February 28, 2007—In what TCU legal experts call a “major victory,” the Seventh Circuit Court of Appeals has upheld the position of rail labor that where a collective bargaining agreement grants employees the right to determine when or how they use paid vacations or personal leave, those provisions prevent the railroads from requiring the substitution of such leave for Family Medical Leave Act (FMLA) leave. Under the court’s decision employees retain their right to determine if they wish to substitute paid vacation for unpaid FMLA leave. “The vacation agreements are the subject of apparently hard bargaining. The right to time one’s vacation and, to perhaps a slightly lesser degree, personal leave days, is a hard-won right of railroad workers,” the court said in its February 28, 2007 decision. “In short,” it concluded, “the FMLA does not allow the carriers to violate contractual obligations protected by the RLA regarding paid vacation and personal leave time.” TCU worked closely with the IAM and several other unions in challenging the carriers in this case.
The question arose because some carriers have required employees to use what paid leave they had before charging the time off as FMLA leave, while counting the time off concurrently against the 12 weeks allowed for unpaid FMLA leave. That is, the worker requesting FMLA leave was required by the railroad to substitute the paid leave for the unpaid, thereby using some or all of both.

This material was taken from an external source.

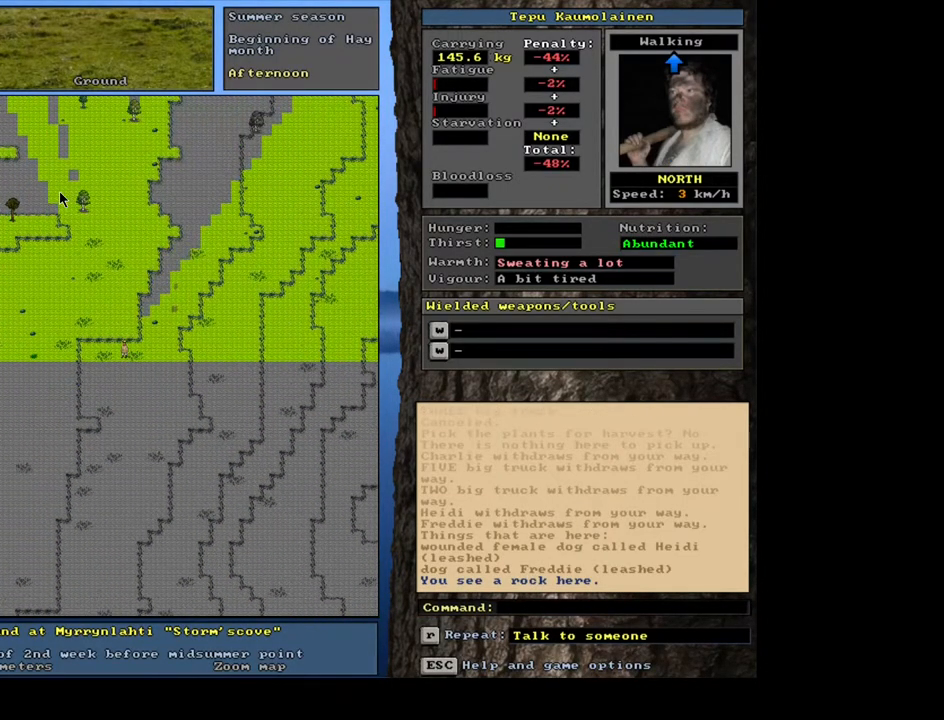
{"keys": [], "mouse": [], "events": [[483, "ctrl_l", "up"]]}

The February 28 decision of the appeals court upheld an earlier district court ruling in favor of labor’s position. On appeal, the carriers argued that the FMLA substitution provision constituted an “implied amendment” to the Railway Labor Act. The Seventh Circuit rejected this argument, noting that implied amendments are not easily found. The court found that the two statutes could be reconciled since the FMLA stated that substitution was not forbidden, while the RLA “long protected important seniority rights established under the applicable collective bargaining agreements.” The court was clearly reluctant to find that the FMLA had overturned those agreements, noting that it would be “odd indeed” to say, as the carriers had argued, that decades of bargaining could be “wiped out by unilateral action on the part of the carriers based on a statute which says they may require substitution….” The court found that the carriers’ argument was untenable in the face of the RLA which specifically “forbids” such action.
The issue of whether existing agreements prohibit a carrier from requiring an employee to substitute vacation for FMLA leave is now pending arbitration.
The Family and Medical Leave Act of 1993 (FMLA) was signed into law by President Clinton on February 5, 1993 and was subsequently implemented through regulations issued by the Department of Labor. The FMLA is now incorporated in the Code of Federal Regulations as 29 CFR Part 825 (Final Rule, effective February 6, 1995).
The Act is intended to allow employees to balance their work and family life by taking reasonable unpaid leave for medical reasons, for the birth or adoption of a child, or the care of a child, spouse, or parent who has a serious health condition. The bill was supported by TCU and the entire labor movement.
The law has had far reaching impact both on our agreements and company policies. For example, several companies have unilaterally promulgated so-called “no fault” absenteeism policies that treat any absence by an employee, regardless of reason, as grounds for discipline. However, since FMLA absences are established by law, they cannot be used as a basis to discipline an employee.